As beaches go, I did my best. No glass, no piles of kelp stinking up the place, no hooligans hanging around after hours. I wouldn’t allow it. I tried to keep things clean, neat and safe. I could be persuaded to add a dash of Irish flourish in the telling if it makes things more, shall we say…big-time commercial/cinema-worthy. I would want a big cut there, so be forewarned. And I have this idea of Brendan Gleeson as Van (the Man) Morrison in silhouette walking over me in the surf as the setting sun paints the horizon with the colors of a bruise while he whispers in that euphonic brogue, “Take me back, take me way way way back” over and over again with a soft penny whistle/fiddle thing in the background for maximum effect. Perhaps Colin Farrell doing my voiceover? Just an idea. I have been exploring my creative side lately. Could be a new slant on the classic coming of age story. I think there is a bankable tale to be sold. I am getting worked up just in the telling.
What did I do for the last third of a century? Where did I go? Well, that’s rather complicated. And really, it’s a private matter, is it not? But this thing has gone viral and I know that you will write something with or without me so let me just say that I came apart for a wee bit of time. Literally. After all, the only things holding me together up on the island were gravity and a dollop of moisture. Once I had slipped into the sea behind the curtain of night, I scattered all over the map with tons of me washing up in the New York and Boston areas (total Irish diaspora cliché, I know), in the Bahamas (simply grand!), in West Africa… I was a mess, all over the place. I won’t refute that. We will not even discuss the Mykonos years.
There were hard questions for which I was seeking answers: How am I talking here? Why do I prefer the cabana people in St. Tropez to the masses at the Jones Beach Central Mall? Should I check out Fire Island? Why my inordinate fear of black sand? Why was Neil Diamond invited to The Last Waltz in 1976? And I feel resolved for the most part, more in touch with myself, working through my prejudices. Except the Neil Diamond thing. That one will haunt me for the rest of time.

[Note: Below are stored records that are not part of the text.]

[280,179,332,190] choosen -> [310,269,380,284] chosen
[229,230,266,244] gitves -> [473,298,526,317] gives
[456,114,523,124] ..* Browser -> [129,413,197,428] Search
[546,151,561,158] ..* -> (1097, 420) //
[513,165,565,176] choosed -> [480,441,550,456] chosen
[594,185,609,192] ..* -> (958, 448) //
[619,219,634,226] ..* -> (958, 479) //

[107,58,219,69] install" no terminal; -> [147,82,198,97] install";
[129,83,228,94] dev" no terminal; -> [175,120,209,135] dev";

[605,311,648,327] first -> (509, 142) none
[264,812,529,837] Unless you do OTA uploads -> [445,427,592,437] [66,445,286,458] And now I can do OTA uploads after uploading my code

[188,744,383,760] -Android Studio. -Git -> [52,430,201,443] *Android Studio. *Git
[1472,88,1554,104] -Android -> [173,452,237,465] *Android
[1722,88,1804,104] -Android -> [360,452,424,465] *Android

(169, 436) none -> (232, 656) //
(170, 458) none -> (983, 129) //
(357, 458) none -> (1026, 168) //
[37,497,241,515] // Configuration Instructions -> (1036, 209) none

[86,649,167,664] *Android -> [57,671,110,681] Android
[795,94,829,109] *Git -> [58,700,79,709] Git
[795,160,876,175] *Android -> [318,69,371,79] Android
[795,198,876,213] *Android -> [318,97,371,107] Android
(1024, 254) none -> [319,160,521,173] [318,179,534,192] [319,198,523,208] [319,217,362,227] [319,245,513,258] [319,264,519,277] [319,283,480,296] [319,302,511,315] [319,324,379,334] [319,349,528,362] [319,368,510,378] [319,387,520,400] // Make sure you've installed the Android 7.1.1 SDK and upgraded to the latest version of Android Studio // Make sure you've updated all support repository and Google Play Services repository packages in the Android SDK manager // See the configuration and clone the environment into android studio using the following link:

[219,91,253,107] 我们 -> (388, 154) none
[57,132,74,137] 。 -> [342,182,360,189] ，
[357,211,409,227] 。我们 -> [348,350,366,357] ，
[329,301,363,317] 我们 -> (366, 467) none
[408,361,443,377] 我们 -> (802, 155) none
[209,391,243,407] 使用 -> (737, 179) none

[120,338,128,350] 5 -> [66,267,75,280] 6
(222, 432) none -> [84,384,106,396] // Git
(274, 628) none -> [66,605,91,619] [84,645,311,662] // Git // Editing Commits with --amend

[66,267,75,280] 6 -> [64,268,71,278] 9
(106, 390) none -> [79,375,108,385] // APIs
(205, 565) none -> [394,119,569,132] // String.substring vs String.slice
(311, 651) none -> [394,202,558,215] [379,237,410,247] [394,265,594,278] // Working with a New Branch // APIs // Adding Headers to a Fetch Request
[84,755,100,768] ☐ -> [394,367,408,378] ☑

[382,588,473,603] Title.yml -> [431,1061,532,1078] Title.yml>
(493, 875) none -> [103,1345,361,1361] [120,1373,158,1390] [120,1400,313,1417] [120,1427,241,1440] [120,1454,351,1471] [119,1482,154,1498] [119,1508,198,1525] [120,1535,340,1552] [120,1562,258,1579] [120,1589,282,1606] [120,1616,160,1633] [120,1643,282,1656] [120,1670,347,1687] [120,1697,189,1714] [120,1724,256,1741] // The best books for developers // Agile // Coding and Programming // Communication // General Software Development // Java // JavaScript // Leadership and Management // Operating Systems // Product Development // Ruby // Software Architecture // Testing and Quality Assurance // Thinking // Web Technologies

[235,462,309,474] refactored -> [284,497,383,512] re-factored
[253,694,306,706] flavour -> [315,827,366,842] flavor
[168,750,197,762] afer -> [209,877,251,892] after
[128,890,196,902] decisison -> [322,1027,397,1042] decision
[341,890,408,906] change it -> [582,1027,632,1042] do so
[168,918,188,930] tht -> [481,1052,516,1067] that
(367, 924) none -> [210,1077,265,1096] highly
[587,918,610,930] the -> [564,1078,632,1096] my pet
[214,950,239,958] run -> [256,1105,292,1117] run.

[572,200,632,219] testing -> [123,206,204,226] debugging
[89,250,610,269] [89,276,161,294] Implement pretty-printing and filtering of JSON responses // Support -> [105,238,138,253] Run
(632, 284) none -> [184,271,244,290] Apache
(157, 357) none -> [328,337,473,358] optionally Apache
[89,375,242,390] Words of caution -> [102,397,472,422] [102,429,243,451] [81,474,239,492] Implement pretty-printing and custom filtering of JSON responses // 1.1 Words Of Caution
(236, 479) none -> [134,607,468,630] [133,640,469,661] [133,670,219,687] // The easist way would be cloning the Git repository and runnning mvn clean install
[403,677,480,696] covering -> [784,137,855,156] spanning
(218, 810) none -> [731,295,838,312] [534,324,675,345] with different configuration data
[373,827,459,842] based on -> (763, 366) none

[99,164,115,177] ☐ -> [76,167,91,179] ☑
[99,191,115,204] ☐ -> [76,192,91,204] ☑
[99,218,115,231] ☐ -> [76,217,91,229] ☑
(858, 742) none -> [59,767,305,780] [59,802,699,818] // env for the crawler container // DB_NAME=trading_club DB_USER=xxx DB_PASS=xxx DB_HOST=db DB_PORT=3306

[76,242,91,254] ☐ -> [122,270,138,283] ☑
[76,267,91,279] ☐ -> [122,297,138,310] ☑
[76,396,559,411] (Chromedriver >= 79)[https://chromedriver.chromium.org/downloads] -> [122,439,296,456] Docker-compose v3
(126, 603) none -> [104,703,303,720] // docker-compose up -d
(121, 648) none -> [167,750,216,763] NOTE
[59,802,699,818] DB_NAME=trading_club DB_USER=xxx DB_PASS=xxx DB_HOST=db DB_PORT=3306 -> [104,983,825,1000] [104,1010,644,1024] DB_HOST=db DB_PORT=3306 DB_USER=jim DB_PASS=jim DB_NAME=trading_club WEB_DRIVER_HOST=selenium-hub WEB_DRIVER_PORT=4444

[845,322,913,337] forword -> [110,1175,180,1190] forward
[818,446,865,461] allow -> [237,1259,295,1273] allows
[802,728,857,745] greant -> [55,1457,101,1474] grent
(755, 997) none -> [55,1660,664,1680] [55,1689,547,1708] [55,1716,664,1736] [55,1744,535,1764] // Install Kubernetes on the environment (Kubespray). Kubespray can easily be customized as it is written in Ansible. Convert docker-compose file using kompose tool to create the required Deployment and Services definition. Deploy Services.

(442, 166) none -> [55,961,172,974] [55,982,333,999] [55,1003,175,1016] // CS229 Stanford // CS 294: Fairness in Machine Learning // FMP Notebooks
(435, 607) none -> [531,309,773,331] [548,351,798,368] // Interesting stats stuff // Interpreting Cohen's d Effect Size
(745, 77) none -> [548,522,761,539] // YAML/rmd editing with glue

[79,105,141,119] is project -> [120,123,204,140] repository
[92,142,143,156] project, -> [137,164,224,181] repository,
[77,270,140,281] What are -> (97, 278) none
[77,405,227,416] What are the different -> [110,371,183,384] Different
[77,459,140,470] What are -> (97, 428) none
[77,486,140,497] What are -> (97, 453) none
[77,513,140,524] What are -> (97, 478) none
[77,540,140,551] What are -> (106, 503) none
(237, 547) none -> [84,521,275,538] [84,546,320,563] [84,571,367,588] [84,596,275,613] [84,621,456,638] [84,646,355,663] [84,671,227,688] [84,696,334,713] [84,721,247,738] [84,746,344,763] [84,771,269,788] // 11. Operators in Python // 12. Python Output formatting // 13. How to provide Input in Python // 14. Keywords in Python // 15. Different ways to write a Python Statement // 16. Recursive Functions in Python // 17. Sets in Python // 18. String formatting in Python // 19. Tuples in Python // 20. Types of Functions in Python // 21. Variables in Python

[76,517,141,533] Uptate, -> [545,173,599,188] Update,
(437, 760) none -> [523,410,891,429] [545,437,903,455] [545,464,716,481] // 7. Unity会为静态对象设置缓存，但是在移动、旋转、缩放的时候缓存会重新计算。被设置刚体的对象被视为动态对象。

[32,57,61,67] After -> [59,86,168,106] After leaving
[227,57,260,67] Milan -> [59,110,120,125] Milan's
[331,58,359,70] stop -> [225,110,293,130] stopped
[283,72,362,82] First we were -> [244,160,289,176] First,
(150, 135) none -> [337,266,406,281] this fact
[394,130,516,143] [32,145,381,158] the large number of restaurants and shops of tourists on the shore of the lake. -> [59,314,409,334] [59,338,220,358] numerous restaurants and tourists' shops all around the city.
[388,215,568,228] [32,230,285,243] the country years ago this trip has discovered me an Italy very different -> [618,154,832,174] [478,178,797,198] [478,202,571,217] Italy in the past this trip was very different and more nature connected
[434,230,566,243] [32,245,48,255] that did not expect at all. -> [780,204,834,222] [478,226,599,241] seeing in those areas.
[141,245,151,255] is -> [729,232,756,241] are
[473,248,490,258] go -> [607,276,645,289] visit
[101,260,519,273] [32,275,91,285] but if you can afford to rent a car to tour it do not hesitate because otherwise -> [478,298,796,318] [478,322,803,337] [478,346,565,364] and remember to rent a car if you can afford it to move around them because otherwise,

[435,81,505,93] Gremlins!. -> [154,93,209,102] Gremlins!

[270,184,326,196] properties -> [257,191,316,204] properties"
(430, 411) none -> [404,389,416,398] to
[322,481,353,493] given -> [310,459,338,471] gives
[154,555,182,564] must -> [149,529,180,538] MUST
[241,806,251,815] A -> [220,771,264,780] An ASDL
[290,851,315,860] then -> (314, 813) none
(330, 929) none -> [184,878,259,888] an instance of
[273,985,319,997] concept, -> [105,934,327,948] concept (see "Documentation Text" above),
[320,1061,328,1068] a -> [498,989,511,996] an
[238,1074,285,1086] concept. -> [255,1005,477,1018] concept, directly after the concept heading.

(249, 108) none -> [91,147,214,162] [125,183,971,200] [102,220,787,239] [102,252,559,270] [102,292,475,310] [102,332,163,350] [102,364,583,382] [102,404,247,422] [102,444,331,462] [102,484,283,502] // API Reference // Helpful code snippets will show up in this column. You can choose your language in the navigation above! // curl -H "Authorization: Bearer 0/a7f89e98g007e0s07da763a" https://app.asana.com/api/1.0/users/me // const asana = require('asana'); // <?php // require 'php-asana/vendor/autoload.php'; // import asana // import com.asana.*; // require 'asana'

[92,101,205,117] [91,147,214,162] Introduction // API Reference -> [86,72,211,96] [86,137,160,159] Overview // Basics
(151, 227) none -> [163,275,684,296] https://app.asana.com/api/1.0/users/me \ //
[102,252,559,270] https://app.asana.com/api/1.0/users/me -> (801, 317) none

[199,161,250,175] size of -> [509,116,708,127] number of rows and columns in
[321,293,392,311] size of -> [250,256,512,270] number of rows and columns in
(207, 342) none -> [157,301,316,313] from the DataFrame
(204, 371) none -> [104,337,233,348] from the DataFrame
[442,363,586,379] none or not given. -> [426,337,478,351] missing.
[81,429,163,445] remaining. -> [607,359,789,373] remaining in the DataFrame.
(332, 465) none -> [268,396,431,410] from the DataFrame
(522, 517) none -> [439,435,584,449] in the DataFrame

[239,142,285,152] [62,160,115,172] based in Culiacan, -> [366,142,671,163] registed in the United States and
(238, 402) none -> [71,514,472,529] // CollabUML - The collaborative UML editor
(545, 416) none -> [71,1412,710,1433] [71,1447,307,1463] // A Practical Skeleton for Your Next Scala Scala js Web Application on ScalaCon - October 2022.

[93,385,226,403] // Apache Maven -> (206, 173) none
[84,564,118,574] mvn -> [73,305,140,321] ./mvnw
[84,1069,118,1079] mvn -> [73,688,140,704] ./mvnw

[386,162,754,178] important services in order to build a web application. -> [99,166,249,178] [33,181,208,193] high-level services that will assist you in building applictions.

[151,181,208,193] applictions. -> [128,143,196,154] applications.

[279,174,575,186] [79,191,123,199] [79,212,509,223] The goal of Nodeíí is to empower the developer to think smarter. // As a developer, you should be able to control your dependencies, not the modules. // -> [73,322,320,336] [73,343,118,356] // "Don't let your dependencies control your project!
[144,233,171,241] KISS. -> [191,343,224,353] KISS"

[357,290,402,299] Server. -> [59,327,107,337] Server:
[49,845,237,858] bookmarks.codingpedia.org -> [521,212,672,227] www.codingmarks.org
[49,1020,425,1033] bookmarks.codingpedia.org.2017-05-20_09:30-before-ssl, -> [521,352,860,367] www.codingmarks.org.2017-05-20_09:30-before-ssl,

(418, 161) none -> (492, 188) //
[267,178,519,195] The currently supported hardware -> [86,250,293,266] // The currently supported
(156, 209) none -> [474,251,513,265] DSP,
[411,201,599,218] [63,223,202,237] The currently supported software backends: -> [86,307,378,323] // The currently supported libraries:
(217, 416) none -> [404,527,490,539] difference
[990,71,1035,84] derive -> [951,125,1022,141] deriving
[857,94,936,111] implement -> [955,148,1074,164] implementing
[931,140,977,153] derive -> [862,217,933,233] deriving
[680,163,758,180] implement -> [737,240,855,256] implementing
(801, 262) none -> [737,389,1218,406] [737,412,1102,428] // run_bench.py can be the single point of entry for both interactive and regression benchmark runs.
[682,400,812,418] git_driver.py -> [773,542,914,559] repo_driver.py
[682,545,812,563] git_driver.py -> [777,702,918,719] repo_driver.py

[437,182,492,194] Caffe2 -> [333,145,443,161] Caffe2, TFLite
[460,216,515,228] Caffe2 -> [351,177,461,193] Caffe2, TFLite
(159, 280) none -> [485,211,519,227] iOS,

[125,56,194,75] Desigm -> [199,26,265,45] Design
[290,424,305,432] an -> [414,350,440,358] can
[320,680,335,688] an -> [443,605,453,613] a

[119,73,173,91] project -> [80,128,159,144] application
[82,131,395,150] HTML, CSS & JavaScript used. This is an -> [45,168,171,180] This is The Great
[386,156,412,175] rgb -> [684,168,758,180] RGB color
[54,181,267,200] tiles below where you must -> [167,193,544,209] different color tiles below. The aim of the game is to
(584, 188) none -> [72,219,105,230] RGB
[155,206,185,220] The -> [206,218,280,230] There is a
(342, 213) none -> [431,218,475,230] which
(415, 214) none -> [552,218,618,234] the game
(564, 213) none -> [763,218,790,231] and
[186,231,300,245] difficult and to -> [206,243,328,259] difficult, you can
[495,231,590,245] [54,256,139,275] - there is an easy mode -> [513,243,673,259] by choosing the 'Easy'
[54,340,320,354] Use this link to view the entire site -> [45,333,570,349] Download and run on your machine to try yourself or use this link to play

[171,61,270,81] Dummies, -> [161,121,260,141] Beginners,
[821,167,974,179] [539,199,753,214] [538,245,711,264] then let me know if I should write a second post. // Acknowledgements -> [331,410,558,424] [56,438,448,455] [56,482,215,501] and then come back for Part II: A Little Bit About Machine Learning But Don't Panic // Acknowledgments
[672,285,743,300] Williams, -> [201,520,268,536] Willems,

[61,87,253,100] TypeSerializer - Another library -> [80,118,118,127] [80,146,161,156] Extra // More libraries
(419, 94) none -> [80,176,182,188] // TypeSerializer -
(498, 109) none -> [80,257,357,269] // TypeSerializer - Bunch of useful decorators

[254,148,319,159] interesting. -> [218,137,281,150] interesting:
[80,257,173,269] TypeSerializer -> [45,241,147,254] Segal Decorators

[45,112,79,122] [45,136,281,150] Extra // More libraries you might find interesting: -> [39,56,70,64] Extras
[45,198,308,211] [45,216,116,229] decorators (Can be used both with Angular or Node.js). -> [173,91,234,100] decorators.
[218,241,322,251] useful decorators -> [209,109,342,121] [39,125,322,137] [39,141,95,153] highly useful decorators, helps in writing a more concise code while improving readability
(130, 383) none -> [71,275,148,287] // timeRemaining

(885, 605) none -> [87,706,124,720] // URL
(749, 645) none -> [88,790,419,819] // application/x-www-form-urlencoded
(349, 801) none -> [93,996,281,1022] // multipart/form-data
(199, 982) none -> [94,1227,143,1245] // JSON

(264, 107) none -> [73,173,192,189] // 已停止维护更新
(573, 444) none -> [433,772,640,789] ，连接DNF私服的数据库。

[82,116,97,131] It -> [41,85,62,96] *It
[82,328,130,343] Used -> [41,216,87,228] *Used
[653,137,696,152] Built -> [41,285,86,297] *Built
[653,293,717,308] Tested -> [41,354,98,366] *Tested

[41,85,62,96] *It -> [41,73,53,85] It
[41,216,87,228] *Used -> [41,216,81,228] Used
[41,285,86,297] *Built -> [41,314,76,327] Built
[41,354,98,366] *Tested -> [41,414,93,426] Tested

In short, I grew up. Whatever oats were left unsown were no longer screaming for immediate attention. I gained discipline, lost hundreds of tons of weight and started feeling so much better about my less bloated, more energetic and focused self. There was a time when I wouldn’t have even considered showing up in Brazil. But I spent an astonishing year just north of Porto Alegre laid out over a three mile stretch under the canopy of a restinga forest hosting pungent herbs while the wind serenaded me through the grasses and sedge and fine things in wee string bikinis and thongs cuddled into me and I gotta tell you, I was Bermuda pink and packed so hard you could roll a marble on me.
But the “auld sod” was always beckoning. Like a lost limb t’was. “Come back,” I heard the lilt in the pleas, “we miss you dearly and we will rejoice in your return. We will install shite bag dispensers every hundred feet. We will fine the bejeesus out of the litterers, we will. We will love and nurture you.” I decided to give it a try and I have come back. And the reception has been grand, just grand. But they know now. Don’t feck with me ever again or they can go back to their “rock pool” economy of the last thirty years. Mykonos beckons as well.